** start RECORDS PROVIDED **

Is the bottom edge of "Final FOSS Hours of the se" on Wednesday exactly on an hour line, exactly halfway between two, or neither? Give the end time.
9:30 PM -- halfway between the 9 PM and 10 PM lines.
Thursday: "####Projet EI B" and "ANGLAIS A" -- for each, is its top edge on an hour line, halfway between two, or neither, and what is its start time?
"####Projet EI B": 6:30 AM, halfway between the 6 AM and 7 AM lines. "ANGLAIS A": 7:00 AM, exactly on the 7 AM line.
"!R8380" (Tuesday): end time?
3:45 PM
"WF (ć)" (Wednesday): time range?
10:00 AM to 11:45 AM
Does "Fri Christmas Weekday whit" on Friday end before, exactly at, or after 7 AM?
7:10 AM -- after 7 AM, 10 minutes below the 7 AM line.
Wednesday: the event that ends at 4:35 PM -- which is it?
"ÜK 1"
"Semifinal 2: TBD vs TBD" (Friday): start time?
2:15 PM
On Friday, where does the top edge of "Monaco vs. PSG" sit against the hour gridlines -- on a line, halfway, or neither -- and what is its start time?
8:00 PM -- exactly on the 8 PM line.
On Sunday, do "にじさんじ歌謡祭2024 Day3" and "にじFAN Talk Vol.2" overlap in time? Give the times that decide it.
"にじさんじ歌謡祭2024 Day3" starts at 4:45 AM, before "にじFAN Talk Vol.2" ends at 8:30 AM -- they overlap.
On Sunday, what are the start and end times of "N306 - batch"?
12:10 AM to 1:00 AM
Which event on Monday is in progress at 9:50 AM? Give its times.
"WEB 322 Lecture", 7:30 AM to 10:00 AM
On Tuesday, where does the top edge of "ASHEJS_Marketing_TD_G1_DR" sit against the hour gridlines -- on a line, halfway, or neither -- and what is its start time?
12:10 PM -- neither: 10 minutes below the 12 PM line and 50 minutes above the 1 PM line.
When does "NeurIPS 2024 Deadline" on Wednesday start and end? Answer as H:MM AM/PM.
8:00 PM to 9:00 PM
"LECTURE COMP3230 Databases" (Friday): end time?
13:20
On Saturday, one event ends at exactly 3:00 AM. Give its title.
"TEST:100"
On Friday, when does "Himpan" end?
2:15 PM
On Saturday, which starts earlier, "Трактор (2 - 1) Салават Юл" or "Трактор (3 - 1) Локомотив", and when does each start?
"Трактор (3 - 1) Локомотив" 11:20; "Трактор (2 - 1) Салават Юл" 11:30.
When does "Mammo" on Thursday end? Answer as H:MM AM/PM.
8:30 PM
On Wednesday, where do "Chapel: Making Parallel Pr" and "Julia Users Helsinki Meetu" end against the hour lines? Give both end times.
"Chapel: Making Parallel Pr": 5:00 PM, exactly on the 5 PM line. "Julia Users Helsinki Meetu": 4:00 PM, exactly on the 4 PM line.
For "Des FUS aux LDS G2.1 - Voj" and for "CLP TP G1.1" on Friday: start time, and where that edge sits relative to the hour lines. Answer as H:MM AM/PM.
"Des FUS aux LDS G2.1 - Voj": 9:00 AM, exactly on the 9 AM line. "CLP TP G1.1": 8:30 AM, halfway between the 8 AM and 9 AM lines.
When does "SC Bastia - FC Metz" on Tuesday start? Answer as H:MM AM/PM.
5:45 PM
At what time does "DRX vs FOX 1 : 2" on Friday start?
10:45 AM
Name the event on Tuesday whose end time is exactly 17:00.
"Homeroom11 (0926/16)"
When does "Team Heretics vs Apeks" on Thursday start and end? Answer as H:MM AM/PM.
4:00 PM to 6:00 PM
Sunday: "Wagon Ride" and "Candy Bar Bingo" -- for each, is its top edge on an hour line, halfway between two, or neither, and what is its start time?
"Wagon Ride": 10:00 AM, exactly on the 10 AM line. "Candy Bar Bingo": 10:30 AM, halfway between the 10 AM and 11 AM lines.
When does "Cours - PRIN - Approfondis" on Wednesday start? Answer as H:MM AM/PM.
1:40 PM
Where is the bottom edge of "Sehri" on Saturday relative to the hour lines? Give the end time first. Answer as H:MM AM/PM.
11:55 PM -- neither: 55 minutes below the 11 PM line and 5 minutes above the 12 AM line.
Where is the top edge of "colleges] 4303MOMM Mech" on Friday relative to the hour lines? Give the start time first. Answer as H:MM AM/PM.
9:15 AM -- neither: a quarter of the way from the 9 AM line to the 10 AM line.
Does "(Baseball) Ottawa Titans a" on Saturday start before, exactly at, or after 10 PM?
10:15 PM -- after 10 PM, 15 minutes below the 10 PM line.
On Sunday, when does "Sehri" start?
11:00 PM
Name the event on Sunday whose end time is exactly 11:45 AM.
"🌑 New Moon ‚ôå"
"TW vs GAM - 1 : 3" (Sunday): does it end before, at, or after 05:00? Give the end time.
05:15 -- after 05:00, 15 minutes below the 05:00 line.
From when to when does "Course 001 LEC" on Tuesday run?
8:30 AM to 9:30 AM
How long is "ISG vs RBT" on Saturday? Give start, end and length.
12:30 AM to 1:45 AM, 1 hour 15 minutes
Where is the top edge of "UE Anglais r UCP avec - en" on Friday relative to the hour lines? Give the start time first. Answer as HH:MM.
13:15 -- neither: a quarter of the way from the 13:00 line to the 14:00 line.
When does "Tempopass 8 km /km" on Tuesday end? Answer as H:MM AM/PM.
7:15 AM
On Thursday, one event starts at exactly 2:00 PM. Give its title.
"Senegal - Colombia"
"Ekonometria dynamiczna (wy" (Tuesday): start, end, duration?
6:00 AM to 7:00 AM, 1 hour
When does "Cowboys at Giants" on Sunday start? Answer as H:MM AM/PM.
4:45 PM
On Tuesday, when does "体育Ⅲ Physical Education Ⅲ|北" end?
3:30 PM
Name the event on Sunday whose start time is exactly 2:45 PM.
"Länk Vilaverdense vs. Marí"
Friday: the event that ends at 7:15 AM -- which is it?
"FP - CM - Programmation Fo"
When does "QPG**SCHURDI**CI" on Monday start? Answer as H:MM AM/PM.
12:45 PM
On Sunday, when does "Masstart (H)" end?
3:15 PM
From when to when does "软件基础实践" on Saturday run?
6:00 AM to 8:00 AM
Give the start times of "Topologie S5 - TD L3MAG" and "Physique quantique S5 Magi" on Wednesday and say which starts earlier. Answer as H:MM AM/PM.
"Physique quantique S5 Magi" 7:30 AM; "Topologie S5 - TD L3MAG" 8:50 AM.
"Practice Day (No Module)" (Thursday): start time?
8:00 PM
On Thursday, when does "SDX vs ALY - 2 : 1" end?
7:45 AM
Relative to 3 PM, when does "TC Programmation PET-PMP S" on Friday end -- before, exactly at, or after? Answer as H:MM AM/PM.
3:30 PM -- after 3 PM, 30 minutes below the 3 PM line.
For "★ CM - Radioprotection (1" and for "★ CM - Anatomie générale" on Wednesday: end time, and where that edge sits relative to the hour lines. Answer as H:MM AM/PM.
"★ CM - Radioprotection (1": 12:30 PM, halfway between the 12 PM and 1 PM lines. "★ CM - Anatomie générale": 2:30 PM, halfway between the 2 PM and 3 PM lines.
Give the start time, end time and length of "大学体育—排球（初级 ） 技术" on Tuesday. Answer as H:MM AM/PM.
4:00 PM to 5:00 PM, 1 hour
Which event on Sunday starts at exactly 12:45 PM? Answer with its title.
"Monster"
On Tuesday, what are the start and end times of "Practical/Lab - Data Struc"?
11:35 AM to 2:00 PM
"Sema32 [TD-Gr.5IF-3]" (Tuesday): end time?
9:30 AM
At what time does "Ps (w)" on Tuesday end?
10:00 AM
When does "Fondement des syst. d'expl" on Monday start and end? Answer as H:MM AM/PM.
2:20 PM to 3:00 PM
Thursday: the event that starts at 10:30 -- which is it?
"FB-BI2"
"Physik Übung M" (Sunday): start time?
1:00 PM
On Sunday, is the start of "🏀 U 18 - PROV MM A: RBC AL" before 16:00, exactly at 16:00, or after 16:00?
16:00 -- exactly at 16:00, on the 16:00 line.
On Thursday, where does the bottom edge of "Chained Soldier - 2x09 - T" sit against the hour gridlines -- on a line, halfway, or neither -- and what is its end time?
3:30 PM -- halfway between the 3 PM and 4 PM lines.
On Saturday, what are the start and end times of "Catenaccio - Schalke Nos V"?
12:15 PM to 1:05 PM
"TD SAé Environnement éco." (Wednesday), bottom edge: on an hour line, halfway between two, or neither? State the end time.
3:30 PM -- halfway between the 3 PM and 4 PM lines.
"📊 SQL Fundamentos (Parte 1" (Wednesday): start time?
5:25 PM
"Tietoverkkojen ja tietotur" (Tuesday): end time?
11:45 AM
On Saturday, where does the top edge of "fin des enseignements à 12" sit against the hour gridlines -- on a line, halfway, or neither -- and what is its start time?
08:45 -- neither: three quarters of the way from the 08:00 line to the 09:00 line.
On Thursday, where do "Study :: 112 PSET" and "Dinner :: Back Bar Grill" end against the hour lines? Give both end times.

** end RECORDS PROVIDED **

AIM OF THE TASK »
Reproduce the entries verbatim, from the first line through the line containing "to 10:00 AM", both ends included.

WRITTEN RESPONSE »
Is the bottom edge of "Final FOSS Hours of the se" on Wednesday exactly on an hour line, exactly halfway between two, or neither? Give the end time.
9:30 PM -- halfway between the 9 PM and 10 PM lines.
Thursday: "####Projet EI B" and "ANGLAIS A" -- for each, is its top edge on an hour line, halfway between two, or neither, and what is its start time?
"####Projet EI B": 6:30 AM, halfway between the 6 AM and 7 AM lines. "ANGLAIS A": 7:00 AM, exactly on the 7 AM line.
"!R8380" (Tuesday): end time?
3:45 PM
"WF (ć)" (Wednesday): time range?
10:00 AM to 11:45 AM
Does "Fri Christmas Weekday whit" on Friday end before, exactly at, or after 7 AM?
7:10 AM -- after 7 AM, 10 minutes below the 7 AM line.
Wednesday: the event that ends at 4:35 PM -- which is it?
"ÜK 1"
"Semifinal 2: TBD vs TBD" (Friday): start time?
2:15 PM
On Friday, where does the top edge of "Monaco vs. PSG" sit against the hour gridlines -- on a line, halfway, or neither -- and what is its start time?
8:00 PM -- exactly on the 8 PM line.
On Sunday, do "にじさんじ歌謡祭2024 Day3" and "にじFAN Talk Vol.2" overlap in time? Give the times that decide it.
"にじさんじ歌謡祭2024 Day3" starts at 4:45 AM, before "にじFAN Talk Vol.2" ends at 8:30 AM -- they overlap.
On Sunday, what are the start and end times of "N306 - batch"?
12:10 AM to 1:00 AM
Which event on Monday is in progress at 9:50 AM? Give its times.
"WEB 322 Lecture", 7:30 AM to 10:00 AM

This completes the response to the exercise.